■ What the task asks: Reproduce the material below word for word, leaving out the pictures.

■ Supplied data:
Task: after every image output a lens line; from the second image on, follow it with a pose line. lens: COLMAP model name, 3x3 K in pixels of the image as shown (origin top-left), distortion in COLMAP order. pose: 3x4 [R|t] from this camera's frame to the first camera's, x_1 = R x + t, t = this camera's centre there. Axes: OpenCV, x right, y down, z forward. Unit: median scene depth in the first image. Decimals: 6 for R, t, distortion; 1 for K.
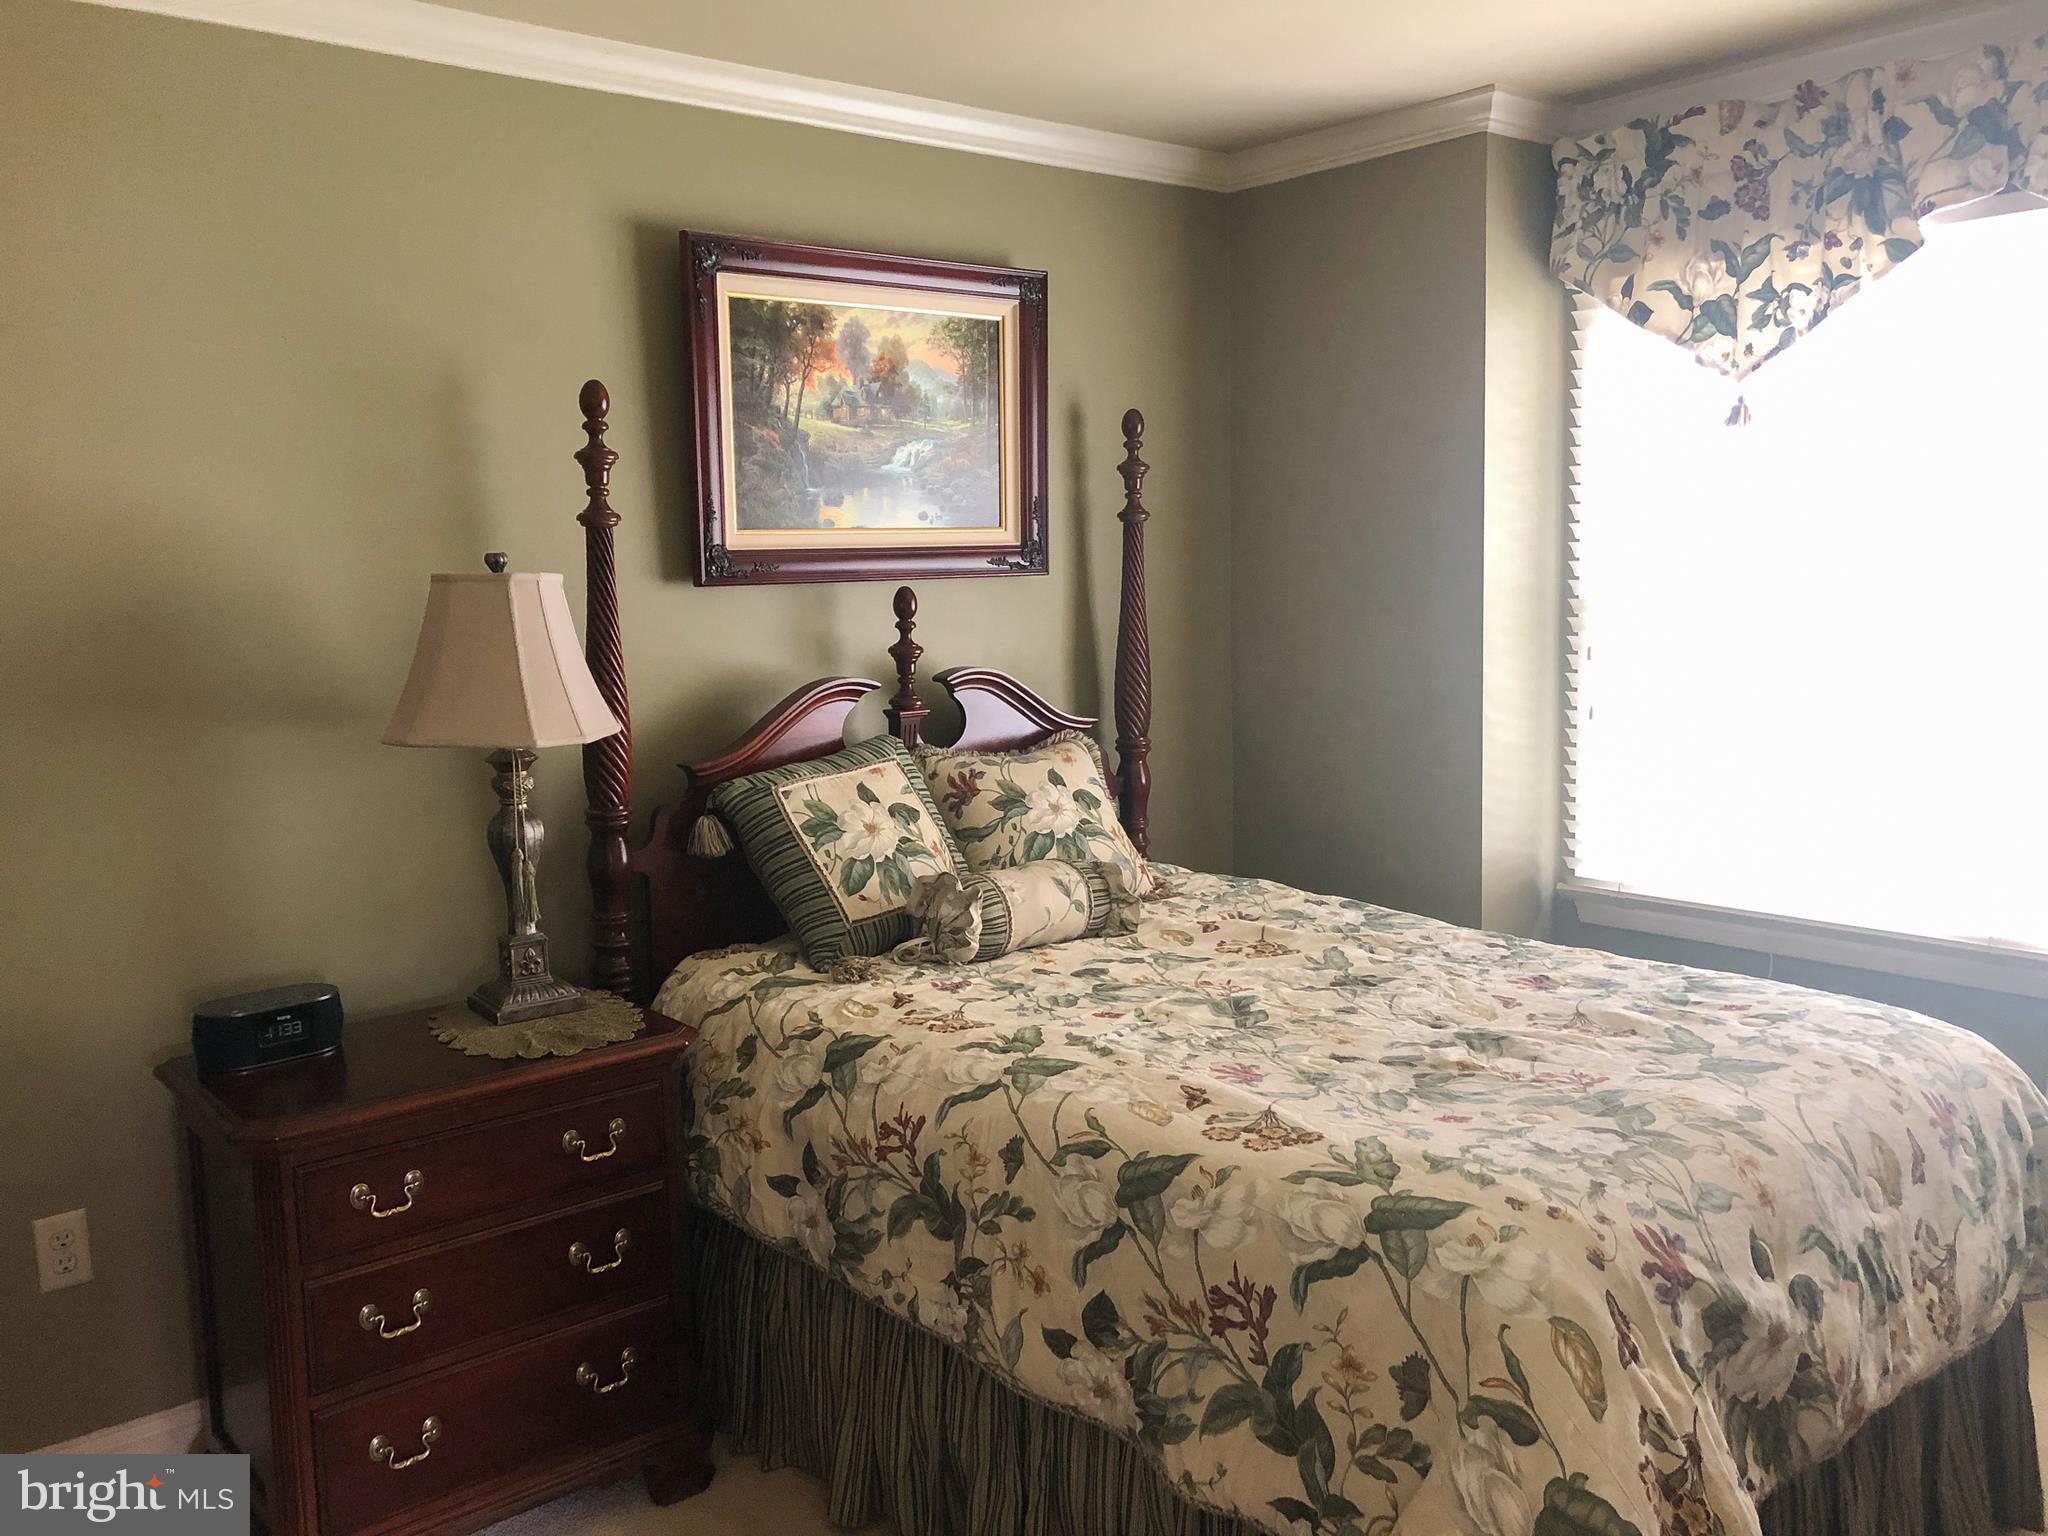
lens RADIAL K [[1686.7, 0, 1020.9], [0, 1686.7, 732.5], [0, 0, 1]] dist [0.043700, -0.069966]
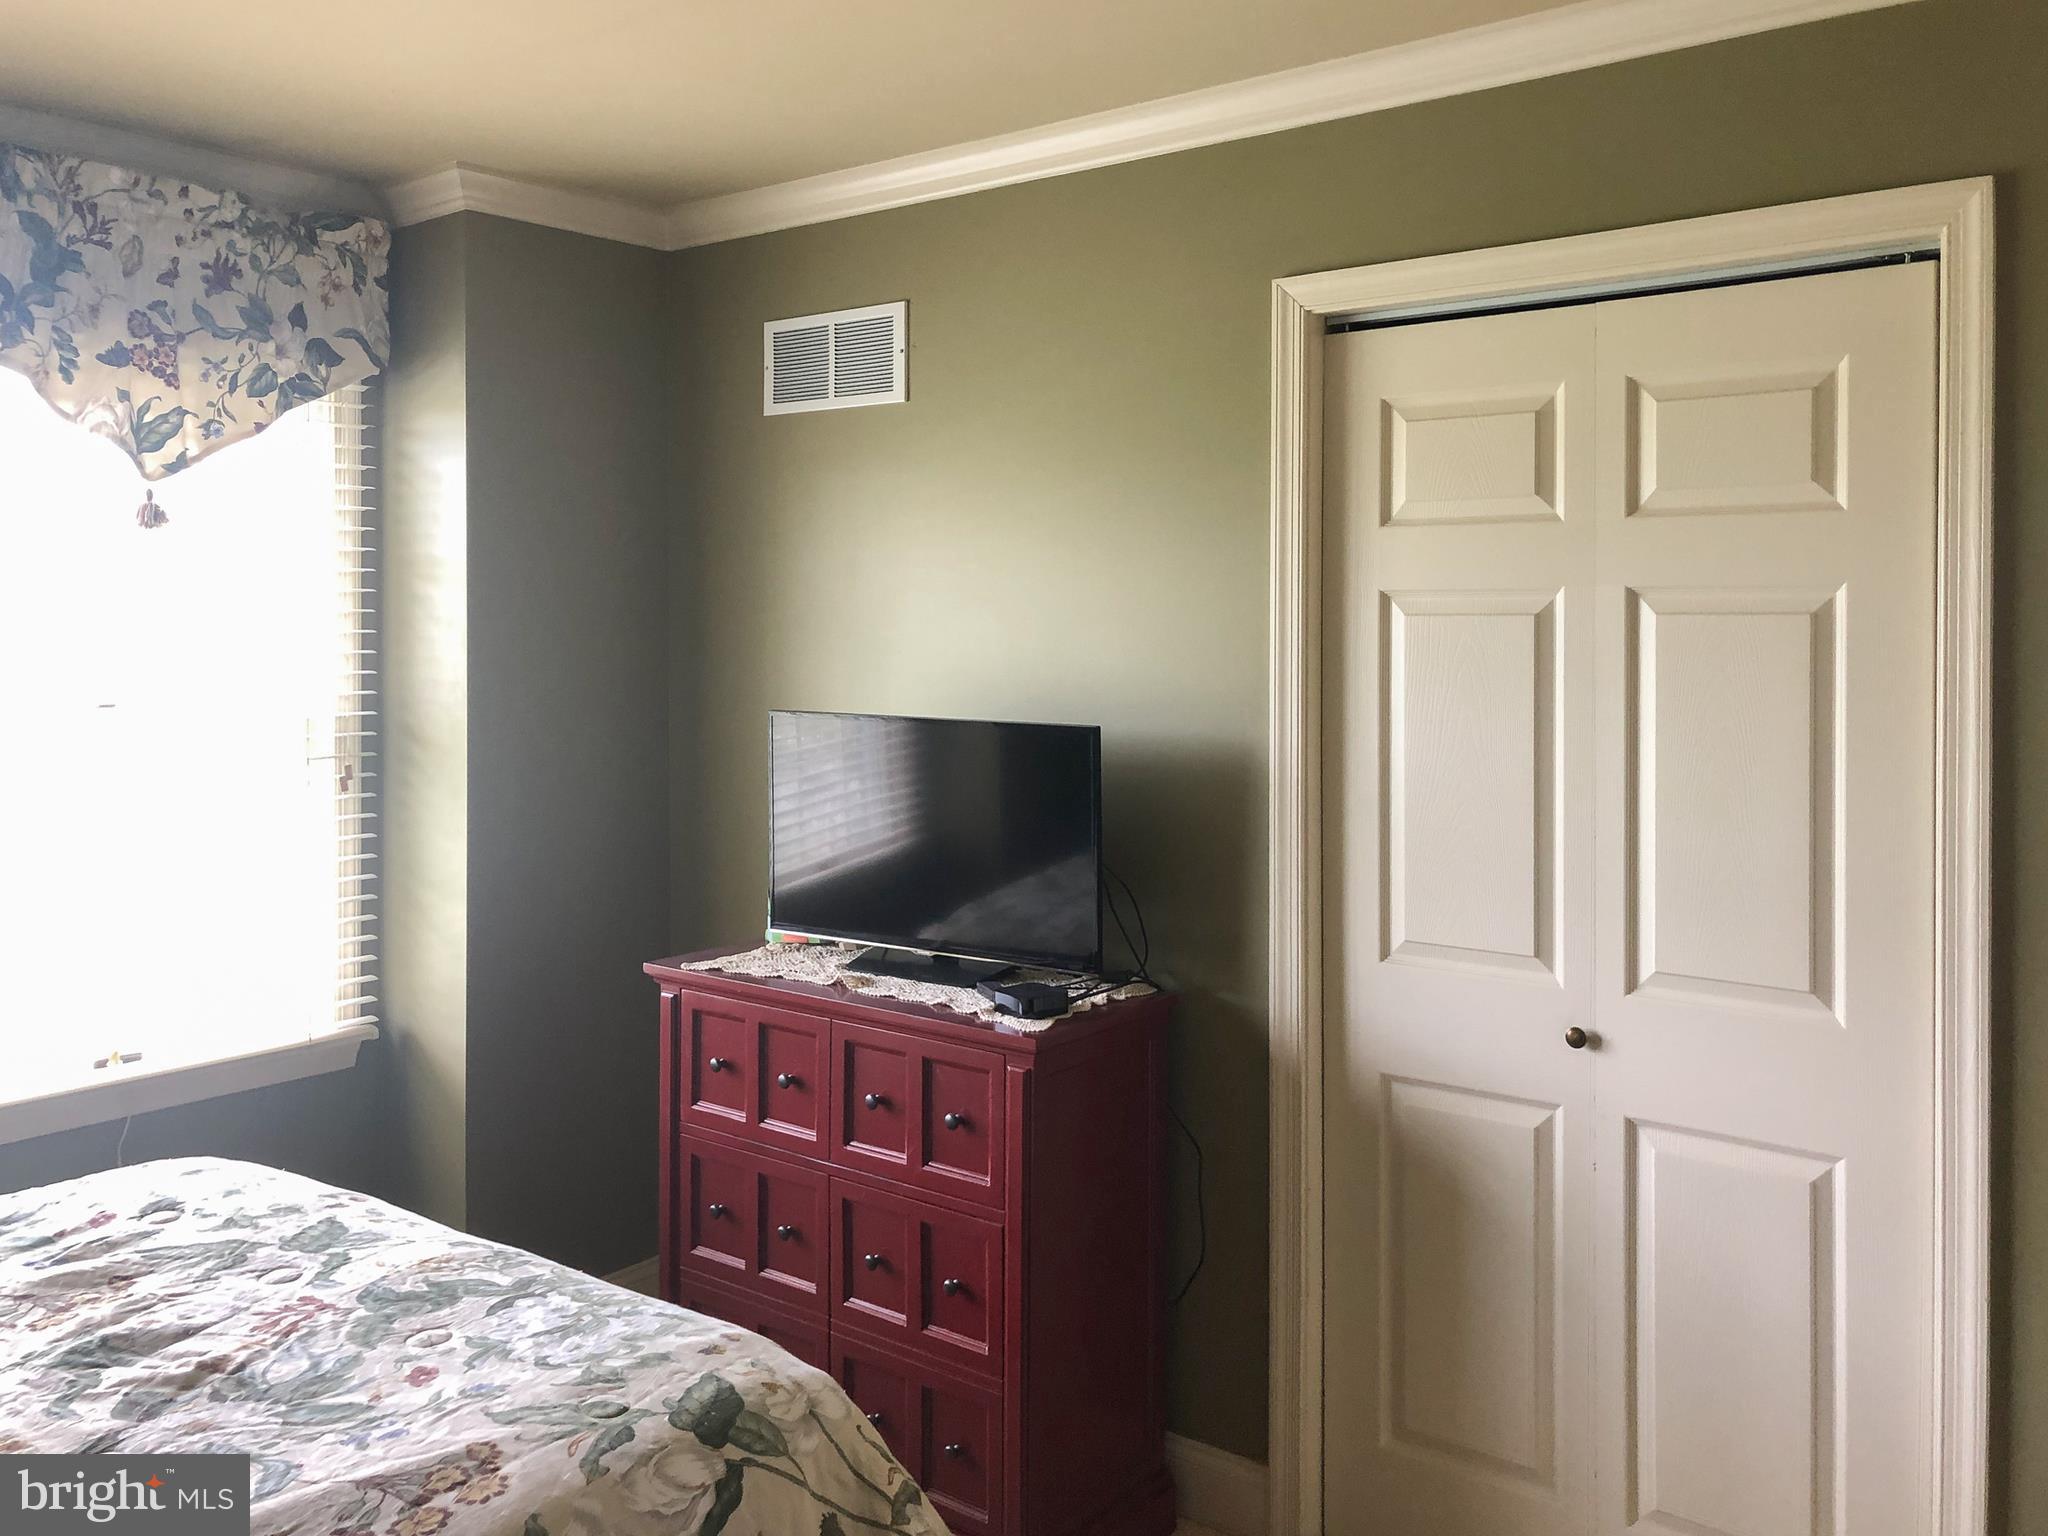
lens RADIAL K [[1686.7, 0, 1020.9], [0, 1686.7, 732.5], [0, 0, 1]] dist [0.043700, -0.069966]
pose [[-0.174187, -0.052537, 0.983310, -0.600396], [0.109314, 0.991372, 0.072332, -0.110512], [-0.978626, 0.120089, -0.166941, 0.840560]]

■ Completed exercise:
Task: after every image output a lens line; from the second image on, follow it with a pose line. lens: COLMAP model name, 3x3 K in pixels of the image as shown (origin top-left), distortion in COLMAP order. pose: 3x4 [R|t] from this camera's frame to the first camera's, x_1 = R x + t, t = this camera's centre there. Axes: OpenCV, x right, y down, z forward. Unit: median scene depth in the first image. Decimals: 6 for R, t, distortion; 1 for K.
lens RADIAL K [[1686.7, 0, 1020.9], [0, 1686.7, 732.5], [0, 0, 1]] dist [0.043700, -0.069966]
lens RADIAL K [[1686.7, 0, 1020.9], [0, 1686.7, 732.5], [0, 0, 1]] dist [0.043700, -0.069966]
pose [[-0.174187, -0.052537, 0.983310, -0.600396], [0.109314, 0.991372, 0.072332, -0.110512], [-0.978626, 0.120089, -0.166941, 0.840560]]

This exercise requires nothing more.